My trollish ways... hmmmmmm, how many moderators with over 900 posts spend their time trolling? Hmmmmmm...

As far as your comments go about an Admin. Yes, they are allowed to ask questions and ask for info anywhere they want to. You dissed the admins request when you had nothing to add other than to show off that you know the name of one WNBA player and in your not so humble opinion, no one cares about the league. Obviously the Admin cared since they asked the question. What does an admin need full immunity from?

I was never out to change you, you are obviously way to set in your somewhat pathetic beliefs. I still can't figure out what you think I am ignoring. Your overstating your beliefs? I don't think I ignored that. I didn't ignore what a mediocre team the Denver Nuggets are. I didn't ignore the fact a WNBA team has better attendance that your team. I didn't ignore the fact that there are thousands that do care about the WNBA. In fact, the ESPN WNBA forum has over 100,000 posts. Doesn't seem like no one cares to me.
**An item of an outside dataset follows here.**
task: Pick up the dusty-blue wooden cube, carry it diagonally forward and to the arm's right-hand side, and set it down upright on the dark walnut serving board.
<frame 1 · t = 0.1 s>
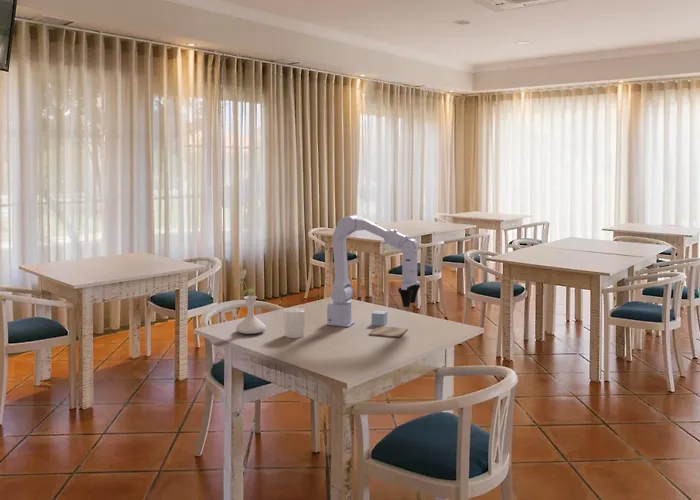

One thing is for sure, you certainly think this is ALL ABOUT YOU and your opinion.


----------



## NugzFan (Jul 26, 2002)

> Originally posted by <b>Blazer Outsider</b>!
> 
> 
> My trollish ways... hmmmmmm, how many moderators with over 900 posts spend their time trolling? Hmmmmmm...


dunno but your doing it now. 



> As far as your comments go about an Admin. Yes, they are allowed to ask questions and ask for info anywhere they want to. You dissed the admins request when you had nothing to add other than to show off that you know the name of one WNBA player and in your not so humble opinion, no one cares about the league. Obviously the Admin cared since they asked the question. What does an admin need full immunity from?


i didnt diss their request because they were an admin. futhermore, it was a joke that has been played out 1000s of times on many message boards. had nothing to do because it was an admin...i didnt even look! it could have been a fellow nuggets fan and i would have said the same...but oh wait...im the only one! LOL!!!



> I was never out to change you, you are obviously way to set in your somewhat pathetic beliefs. I still can't figure out what you think I am ignoring. Your overstating your beliefs? I don't think I ignored that. I didn't ignore what a mediocre team the Denver Nuggets are. I didn't ignore the fact a WNBA team has better attendance that your team. I didn't ignore the fact that there are thousands that do care about the WNBA. In fact, the ESPN WNBA forum has over 100,000 posts. Doesn't seem like no one cares to me.


no youare mistaken...again. you took a literal view of an obvious exaggeration, mixed it with the fact that i liked the nuggets and tried to argue a point that didnt need arguing. if you continue to believe that i was saying that ONE PERSON CARES (something you wont address) then you are beyond ignorant. the reason you dont is because my point is then made and you cant make fun of the nuggets anymore. which is quite weak. the wnba's fan base is struggling and small whether you want to believe it or not (in fact i doubt you would have even cared, nor watch the wnba if it wasnt for this thread). i showed that wnba attendance sucks overall (this isnt a washington mystics thread...props to them for 'good' attendance) and the fact that the wnba is doing poorly financially (even the wnba themselves would admit it). you are arguing for arguings sake (troll) because everyone knows the wnba isnt as popular as they hoped. even 100,000 posts on a wnba forum isnt going to change that (nor is this even a valid point - how many different fans posted? how many still care? how many were posting against the wnba? how many were OT?).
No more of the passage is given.